* [Brief] Can you write out the text of every entry below again, swapping each "Prix" for "Tarif" and keeping everything else the same? Leave the pictures out.
BEGIN Supplied records
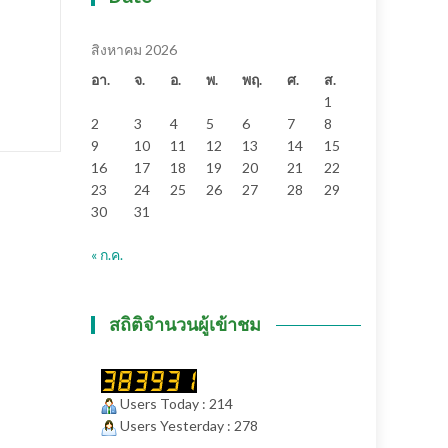
สิงหาคม 2026
อา.
จ.
อ.
พ.
พฤ.
ศ.
ส.
1
2
3
4
5
6
7
8
9
10
11
12
13
14
15
16
17
18
19
20
21
22
23
24
25
26
27
28
29
30
31
« ก.ค.
สถิติจำนวนผู้เข้าชม
Users Today : 214
Users Yesterday : 278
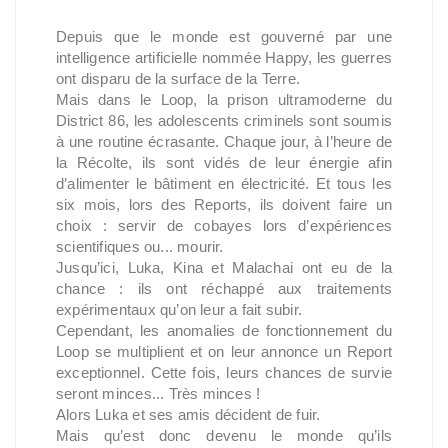
Depuis que le monde est gouverné par une
intelligence artificielle nommée Happy, les guerres
ont disparu de la surface de la Terre.
Mais dans le Loop, la prison ultramoderne du
District 86, les adolescents criminels sont soumis
à une routine écrasante. Chaque jour, à l’heure de
la Récolte, ils sont vidés de leur énergie afin
d’alimenter le bâtiment en électricité. Et tous les
six mois, lors des Reports, ils doivent faire un
choix : servir de cobayes lors d’expériences
scientifiques ou... mourir.
Jusqu’ici, Luka, Kina et Malachai ont eu de la
chance : ils ont réchappé aux traitements
expérimentaux qu’on leur a fait subir.
Cependant, les anomalies de fonctionnement du
Loop se multiplient et on leur annonce un Report
exceptionnel. Cette fois, leurs chances de survie
seront minces... Très minces !
Alors Luka et ses amis décident de fuir.
Mais qu’est donc devenu le monde qu’ils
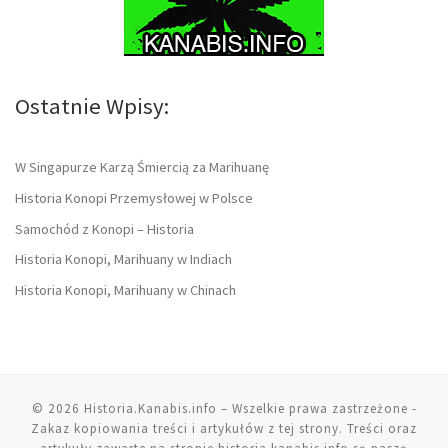
Ostatnie Wpisy:
W Singapurze Karzą Śmiercią za Marihuanę
Historia Konopi Przemysłowej w Polsce
Samochód z Konopi – Historia
Historia Konopi, Marihuany w Indiach
Historia Konopi, Marihuany w Chinach
© 2026
Historia.Kanabis.info
– Wszelkie prawa zastrzeżone
-
Zakaz kopiowania treści i artykułów z tej strony. Treści oraz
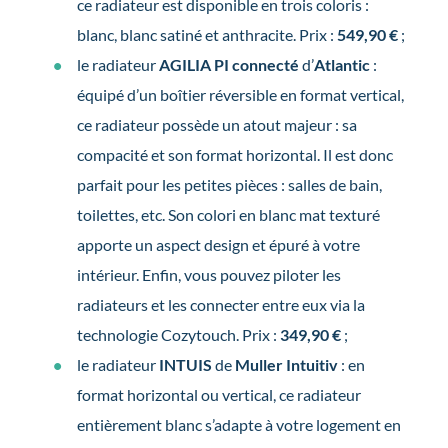
ce radiateur est disponible en trois coloris :
blanc, blanc satiné et anthracite. Prix :
549,90 €
;
le radiateur
AGILIA PI connecté
d’
Atlantic
:
équipé d’un boîtier réversible en format vertical,
ce radiateur possède un atout majeur : sa
compacité et son format horizontal. Il est donc
parfait pour les petites pièces : salles de bain,
toilettes, etc. Son colori en blanc mat texturé
apporte un aspect design et épuré à votre
intérieur. Enfin, vous pouvez piloter les
radiateurs et les connecter entre eux via la
technologie Cozytouch. Prix :
349,90 €
;
le radiateur
INTUIS
de
Muller Intuitiv
: en
format horizontal ou vertical, ce radiateur
entièrement blanc s’adapte à votre logement en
END Supplied records
* [Completed exercise]
สิงหาคม 2026
อา.
จ.
อ.
พ.
พฤ.
ศ.
ส.
1
2
3
4
5
6
7
8
9
10
11
12
13
14
15
16
17
18
19
20
21
22
23
24
25
26
27
28
29
30
31
« ก.ค.
สถิติจำนวนผู้เข้าชม
Users Today : 214
Users Yesterday : 278
Depuis que le monde est gouverné par une
intelligence artificielle nommée Happy, les guerres
ont disparu de la surface de la Terre.
Mais dans le Loop, la prison ultramoderne du
District 86, les adolescents criminels sont soumis
à une routine écrasante. Chaque jour, à l’heure de
la Récolte, ils sont vidés de leur énergie afin
d’alimenter le bâtiment en électricité. Et tous les
six mois, lors des Reports, ils doivent faire un
choix : servir de cobayes lors d’expériences
scientifiques ou... mourir.
Jusqu’ici, Luka, Kina et Malachai ont eu de la
chance : ils ont réchappé aux traitements
expérimentaux qu’on leur a fait subir.
Cependant, les anomalies de fonctionnement du
Loop se multiplient et on leur annonce un Report
exceptionnel. Cette fois, leurs chances de survie
seront minces... Très minces !
Alors Luka et ses amis décident de fuir.
Mais qu’est donc devenu le monde qu’ils
Ostatnie Wpisy:
W Singapurze Karzą Śmiercią za Marihuanę
Historia Konopi Przemysłowej w Polsce
Samochód z Konopi – Historia
Historia Konopi, Marihuany w Indiach
Historia Konopi, Marihuany w Chinach
© 2026
Historia.Kanabis.info
– Wszelkie prawa zastrzeżone
-
Zakaz kopiowania treści i artykułów z tej strony. Treści oraz
ce radiateur est disponible en trois coloris :
blanc, blanc satiné et anthracite. Tarif :
549,90 €
;
le radiateur
AGILIA PI connecté
d’
Atlantic
:
équipé d’un boîtier réversible en format vertical,
ce radiateur possède un atout majeur : sa
compacité et son format horizontal. Il est donc
parfait pour les petites pièces : salles de bain,
toilettes, etc. Son colori en blanc mat texturé
apporte un aspect design et épuré à votre
intérieur. Enfin, vous pouvez piloter les
radiateurs et les connecter entre eux via la
technologie Cozytouch. Tarif :
349,90 €
;
le radiateur
INTUIS
de
Muller Intuitiv
: en
format horizontal ou vertical, ce radiateur
entièrement blanc s’adapte à votre logement en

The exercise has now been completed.